Complement activation and pulmonary leukostasis with neutropenia occur in hemodialysis and filtration leukapheresis, with attendant pulmonary dysfunction. Wondering whether similar phenomena might attend cardiopulmonary bypass (CPB), we studied 34 patients undergoing coronary artery bypass operations. As in the other extracorporeal circulation systems, neutropenia (mean 44.7% +/- 4.3% SEM of prebypass PMN count) occurred during the first half hour of bypass and then a rebound neutrophilia followed. CH50 and C3H50 fell 22% to 25% (p for CH50 less than 0.01) during bypass, but C3 conversion and C5a were not demonstrable in patient plasmas. Nonetheless, polymorphonuclear neutrophils (PMNs) harvested late in bypass showed low adherence to nylon and selective chemotactic and aggregative insensitivity to C5a--functional aberrations which are seen after exposure to activated complement. Furthermore, smaller infusions of activated complement into animals produced neutropenia than were required to achieve a detectable [C5a] in the plasma. We conclude that neutropenia during CPB probably results from complement activation below the threshold of detection; complement-stimulated PMNs deserve study as possible mediators of tissue injury occurring during CPB.

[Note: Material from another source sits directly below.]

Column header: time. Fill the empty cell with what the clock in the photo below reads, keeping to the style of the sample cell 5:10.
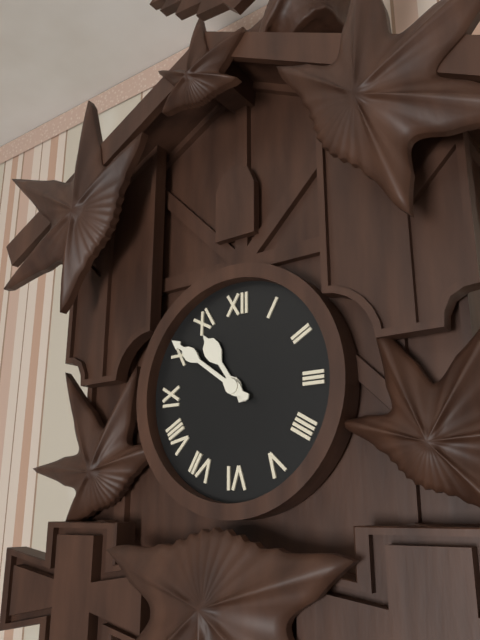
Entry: 10:51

在血液透析和过滤性白细胞去除术中会出现补体激活、肺白细胞淤滞伴中性粒细胞减少,并伴有肺功能障碍。考虑到心肺转流术(CPB)中是否也会出现类似现象,我们对34例接受冠状动脉搭桥手术的患者进行了研究。与其他体外循环系统一样,在转流的前半小时出现中性粒细胞减少(转流前中性粒细胞计数的平均值为44.7%±4.3%标准误),随后出现中性粒细胞增多反弹。转流期间,CH50和C3H50下降了22%至25%(CH50的p值小于0.01),但在患者血浆中未检测到C3转化和C5a。尽管如此,在转流后期采集的多形核中性粒细胞(PMN)对尼龙的黏附性较低,对C5a的选择性趋化和聚集不敏感——这些功能异常在暴露于活化补体后可见。此外,向动物体内注入较少量的活化补体即可产生中性粒细胞减少,而要在血浆中检测到[C5a]则需要注入更多。我们得出结论,CPB期间的中性粒细胞减少可能是由于补体激活低于检测阈值所致;受补体刺激的PMN作为CPB期间可能发生的组织损伤介质值得研究。